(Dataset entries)
........
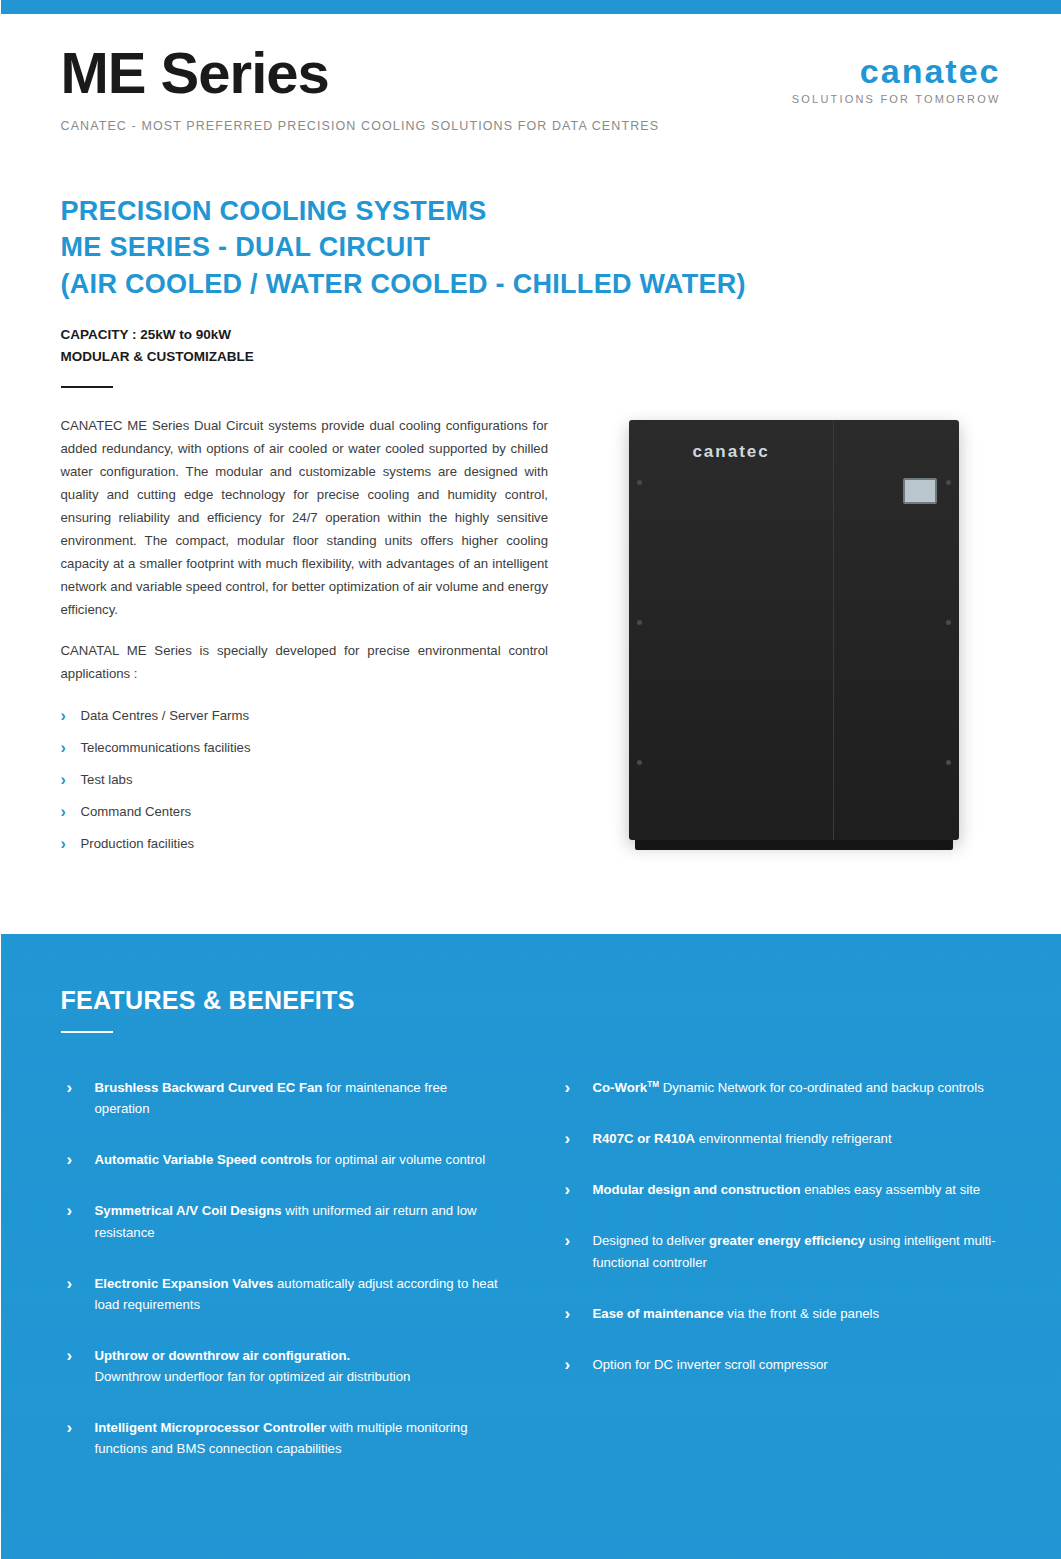ME Series
canatec
SOLUTIONS FOR TOMORROW
Canatec - Most Preferred Precision Cooling Solutions for Data Centres
PRECISION COOLING SYSTEMS
ME SERIES - DUAL CIRCUIT
(AIR COOLED / WATER COOLED - CHILLED WATER)
CAPACITY : 25kW to 90kW
MODULAR & CUSTOMIZABLE
CANATEC ME Series Dual Circuit systems provide dual cooling configurations for added redundancy, with options of air cooled or water cooled supported by chilled water configuration. The modular and customizable systems are designed with quality and cutting edge technology for precise cooling and humidity control, ensuring reliability and efficiency for 24/7 operation within the highly sensitive environment. The compact, modular floor standing units offers higher cooling capacity at a smaller footprint with much flexibility, with advantages of an intelligent network and variable speed control, for better optimization of air volume and energy efficiency.
CANATAL ME Series is specially developed for precise environmental control applications :
Data Centres / Server Farms
Telecommunications facilities
Test labs
Command Centers
Production facilities
canatec
FEATURES & BENEFITS
Brushless Backward Curved EC Fan for maintenance free operation
Automatic Variable Speed controls for optimal air volume control
Symmetrical A/V Coil Designs with uniformed air return and low resistance
Electronic Expansion Valves automatically adjust according to heat load requirements
Upthrow or downthrow air configuration.
Downthrow underfloor fan for optimized air distribution
Intelligent Microprocessor Controller with multiple monitoring functions and BMS connection capabilities
Co-WorkTM Dynamic Network for co-ordinated and backup controls
R407C or R410A environmental friendly refrigerant
Modular design and construction enables easy assembly at site
Designed to deliver greater energy efficiency using intelligent multi-functional controller
Ease of maintenance via the front & side panels
Option for DC inverter scroll compressor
........
Looking at the records above, return exactly the lines from the line with "SOLUTIONS FOR TOMORROW" to the line with "CANATEC ME Series", both ends included.

SOLUTIONS FOR TOMORROW
Canatec - Most Preferred Precision Cooling Solutions for Data Centres
PRECISION COOLING SYSTEMS
ME SERIES - DUAL CIRCUIT
(AIR COOLED / WATER COOLED - CHILLED WATER)
CAPACITY : 25kW to 90kW
MODULAR & CUSTOMIZABLE
CANATEC ME Series Dual Circuit systems provide dual cooling configurations for added redundancy, with options of air cooled or water cooled supported by chilled water configuration. The modular and customizable systems are designed with quality and cutting edge technology for precise cooling and humidity control, ensuring reliability and efficiency for 24/7 operation within the highly sensitive environment. The compact, modular floor standing units offers higher cooling capacity at a smaller footprint with much flexibility, with advantages of an intelligent network and variable speed control, for better optimization of air volume and energy efficiency.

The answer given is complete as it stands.